Pero nada a su alrededor tenía el drama del imperio, la tensión de la campaña, el vértigo de las decisiones cortantes y el coro de la obediencia enceguecida. ¿Cómo, pues, quien tan poco encajaba dentro del arquetipo político tradicional pudo, sin embargo, sustituir y suceder en el afecto de sus compatriotas, uno a uno, a los nobles mitos de la guerra, de la elocuencia, de la eficacia y aun del martirio?
Por parte alguna aparece la magia o la falacia en tan sorprendente hecho político. El fenómeno parece residir en él mismo, y se diría que es principalmente biológico. Porque otros dijeron antes que él cosas que sólo a él se le escucharon. Otros se empeñaron antes, o al tiempo con él, y se empeñarán, ya terminada su época, en batallas que él libró con agilidad, con alegría, con arrollador impuso vital, sin amarga secreción de jugos rencorosos, y que sólo él culminó victoriosamente, en su dorada senectud y aquí mismo, cuando se abre paso su catafalco por entre el ancho dolor, repartido en cuota nacional voluntaria. Quienes desde la adolescencia estuvimos acompañándolo y siguiéndolo, envueltos en su legendario desorden, y no como cuerpos de guardia, que jamás requirió ni tuvo, sentimos que no nos pertenece ni siquiera una parte de su recuerdo, y vemos, con la misma satisfacción que brillaría en sus ojos hoy apagados, que quienes recibieron sus formalidades mandobles y no ahorraron cosa alguna en la lucha contra el aguerrido varón de pelea, muestran ahora con noble jactancia las cicatrices de esos encuentros y están ahí, en primera línea, sinceramente conmovidos, ante el inexorable término de la sorprendente fiesta vital. Es cierto que no dio paz a sus contrincantes, como no dio tregua a sus conmilitones, pero, ¿quién puede reclamar que fue agraviado, herido de soslayo, tratado con crueldad, o decir que le infirió ofensa distinta de la de pasar despectivamente por sobre sus ideas y sus razones, por la misma pasión que le inspiraban las propias?
En un país de aluvión, que apenas va conformando sus estratos sociales, hay mucha gente insegura, vacilante sobre su estabilidad, dispuesta a defenderse agresivamente de peligros imaginarios. Cada tranco que daba en la historia este caminante rotundo era una invasión de pequeños feudos fortificados que concertaban alianzas inverosímiles contra el altanero unificador del interés nacional. En sus generalizaciones amplísimas no tomaba en cuenta los accidentes de su tránsito impetuoso, hasta que llegó la hora dura en que quedó solo, contra una confabulación de poderes.

→ **Datos sin procesar**
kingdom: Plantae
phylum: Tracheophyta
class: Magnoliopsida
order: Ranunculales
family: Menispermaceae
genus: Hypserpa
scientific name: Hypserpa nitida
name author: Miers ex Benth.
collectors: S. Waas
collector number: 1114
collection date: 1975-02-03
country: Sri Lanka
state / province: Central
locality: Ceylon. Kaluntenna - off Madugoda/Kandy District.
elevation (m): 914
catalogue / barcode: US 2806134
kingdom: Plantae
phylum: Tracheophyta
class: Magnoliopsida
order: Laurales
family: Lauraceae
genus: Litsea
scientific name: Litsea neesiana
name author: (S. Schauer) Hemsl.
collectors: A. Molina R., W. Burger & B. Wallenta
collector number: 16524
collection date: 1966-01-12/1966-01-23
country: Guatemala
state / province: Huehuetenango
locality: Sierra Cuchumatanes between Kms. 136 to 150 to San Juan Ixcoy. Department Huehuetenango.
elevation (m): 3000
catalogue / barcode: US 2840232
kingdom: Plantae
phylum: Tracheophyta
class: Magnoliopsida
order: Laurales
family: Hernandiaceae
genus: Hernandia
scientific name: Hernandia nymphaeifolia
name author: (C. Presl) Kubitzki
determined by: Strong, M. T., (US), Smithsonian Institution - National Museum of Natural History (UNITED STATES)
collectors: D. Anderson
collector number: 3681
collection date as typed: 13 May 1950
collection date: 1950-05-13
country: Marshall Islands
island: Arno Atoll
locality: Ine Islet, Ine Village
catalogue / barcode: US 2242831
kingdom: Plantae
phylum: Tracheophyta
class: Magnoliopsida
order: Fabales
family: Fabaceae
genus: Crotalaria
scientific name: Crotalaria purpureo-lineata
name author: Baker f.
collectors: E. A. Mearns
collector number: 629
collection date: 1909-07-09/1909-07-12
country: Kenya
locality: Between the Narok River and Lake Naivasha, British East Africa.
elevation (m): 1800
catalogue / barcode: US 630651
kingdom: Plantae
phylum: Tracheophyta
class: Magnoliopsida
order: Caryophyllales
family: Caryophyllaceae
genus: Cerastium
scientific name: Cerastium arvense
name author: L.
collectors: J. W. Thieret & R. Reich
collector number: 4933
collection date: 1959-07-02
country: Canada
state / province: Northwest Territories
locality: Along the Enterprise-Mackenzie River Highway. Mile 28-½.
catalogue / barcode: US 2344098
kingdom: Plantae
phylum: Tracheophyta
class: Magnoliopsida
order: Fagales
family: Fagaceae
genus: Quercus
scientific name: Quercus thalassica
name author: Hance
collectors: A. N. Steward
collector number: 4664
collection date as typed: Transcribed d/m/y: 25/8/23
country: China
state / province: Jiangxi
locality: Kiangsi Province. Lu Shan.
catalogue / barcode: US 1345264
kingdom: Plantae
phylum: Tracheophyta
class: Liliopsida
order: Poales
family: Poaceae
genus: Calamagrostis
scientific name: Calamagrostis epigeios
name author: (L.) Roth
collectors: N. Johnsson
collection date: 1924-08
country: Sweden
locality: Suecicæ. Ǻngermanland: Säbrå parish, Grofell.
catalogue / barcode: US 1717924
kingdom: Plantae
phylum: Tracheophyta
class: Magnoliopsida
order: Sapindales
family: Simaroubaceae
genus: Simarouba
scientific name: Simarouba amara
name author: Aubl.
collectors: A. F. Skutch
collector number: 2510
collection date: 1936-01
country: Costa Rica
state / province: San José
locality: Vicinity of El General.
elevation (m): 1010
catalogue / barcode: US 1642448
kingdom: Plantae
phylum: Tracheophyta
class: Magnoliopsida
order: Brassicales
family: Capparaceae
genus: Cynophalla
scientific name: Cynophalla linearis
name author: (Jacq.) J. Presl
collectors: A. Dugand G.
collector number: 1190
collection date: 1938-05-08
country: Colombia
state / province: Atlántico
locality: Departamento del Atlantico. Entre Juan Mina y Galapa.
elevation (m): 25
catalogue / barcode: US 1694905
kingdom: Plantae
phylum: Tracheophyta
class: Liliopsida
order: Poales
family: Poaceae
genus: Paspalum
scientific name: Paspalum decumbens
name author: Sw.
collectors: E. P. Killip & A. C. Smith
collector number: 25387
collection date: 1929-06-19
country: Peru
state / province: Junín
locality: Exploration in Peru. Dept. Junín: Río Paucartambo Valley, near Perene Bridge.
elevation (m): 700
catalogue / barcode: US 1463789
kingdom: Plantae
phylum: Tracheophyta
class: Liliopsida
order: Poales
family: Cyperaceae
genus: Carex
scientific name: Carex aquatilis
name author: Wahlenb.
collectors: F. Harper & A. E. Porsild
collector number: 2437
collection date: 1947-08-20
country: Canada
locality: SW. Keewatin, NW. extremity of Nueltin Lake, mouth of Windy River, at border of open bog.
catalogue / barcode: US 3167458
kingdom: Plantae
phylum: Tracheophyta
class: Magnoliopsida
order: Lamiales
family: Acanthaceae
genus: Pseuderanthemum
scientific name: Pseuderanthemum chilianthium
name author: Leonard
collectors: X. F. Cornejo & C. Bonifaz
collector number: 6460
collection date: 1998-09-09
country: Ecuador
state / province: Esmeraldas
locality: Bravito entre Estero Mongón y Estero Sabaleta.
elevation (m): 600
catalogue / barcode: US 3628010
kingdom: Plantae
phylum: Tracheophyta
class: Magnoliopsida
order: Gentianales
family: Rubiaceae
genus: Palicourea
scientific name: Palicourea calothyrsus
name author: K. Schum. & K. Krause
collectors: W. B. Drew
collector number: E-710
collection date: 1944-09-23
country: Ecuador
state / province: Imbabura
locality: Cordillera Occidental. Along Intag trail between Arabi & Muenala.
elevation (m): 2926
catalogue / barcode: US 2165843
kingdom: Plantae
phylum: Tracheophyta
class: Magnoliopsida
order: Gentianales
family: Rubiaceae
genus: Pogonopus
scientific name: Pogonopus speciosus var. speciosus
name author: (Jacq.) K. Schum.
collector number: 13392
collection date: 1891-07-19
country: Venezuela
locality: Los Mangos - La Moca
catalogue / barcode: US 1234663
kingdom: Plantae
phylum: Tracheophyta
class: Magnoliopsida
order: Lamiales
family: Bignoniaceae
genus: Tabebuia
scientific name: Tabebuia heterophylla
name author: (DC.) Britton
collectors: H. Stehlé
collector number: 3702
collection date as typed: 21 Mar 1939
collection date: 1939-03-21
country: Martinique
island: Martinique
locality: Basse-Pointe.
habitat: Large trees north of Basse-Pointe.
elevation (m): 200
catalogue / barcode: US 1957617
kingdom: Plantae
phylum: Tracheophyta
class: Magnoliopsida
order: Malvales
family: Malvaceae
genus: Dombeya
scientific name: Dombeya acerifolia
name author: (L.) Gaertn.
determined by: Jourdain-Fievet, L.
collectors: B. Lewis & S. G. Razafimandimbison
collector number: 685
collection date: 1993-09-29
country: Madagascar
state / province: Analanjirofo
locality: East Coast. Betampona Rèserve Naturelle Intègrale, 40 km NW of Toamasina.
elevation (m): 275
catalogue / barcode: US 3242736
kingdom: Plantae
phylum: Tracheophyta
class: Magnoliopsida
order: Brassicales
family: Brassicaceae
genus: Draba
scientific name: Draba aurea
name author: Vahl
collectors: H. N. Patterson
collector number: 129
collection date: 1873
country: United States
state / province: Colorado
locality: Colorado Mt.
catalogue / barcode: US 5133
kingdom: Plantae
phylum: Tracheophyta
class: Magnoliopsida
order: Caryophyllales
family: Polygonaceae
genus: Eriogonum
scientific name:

→ **Enunciado**
Transcribe sin ningún cambio el fragmento del texto que empieza con las palabras que contienen "Pero nada a" y termina con "aun del martirio?". No hace falta consultar los registros.

→ **Resultado esperado**
Pero nada a su alrededor tenía el drama del imperio, la tensión de la campaña, el vértigo de las decisiones cortantes y el coro de la obediencia enceguecida. ¿Cómo, pues, quien tan poco encajaba dentro del arquetipo político tradicional pudo, sin embargo, sustituir y suceder en el afecto de sus compatriotas, uno a uno, a los nobles mitos de la guerra, de la elocuencia, de la eficacia y aun del martirio?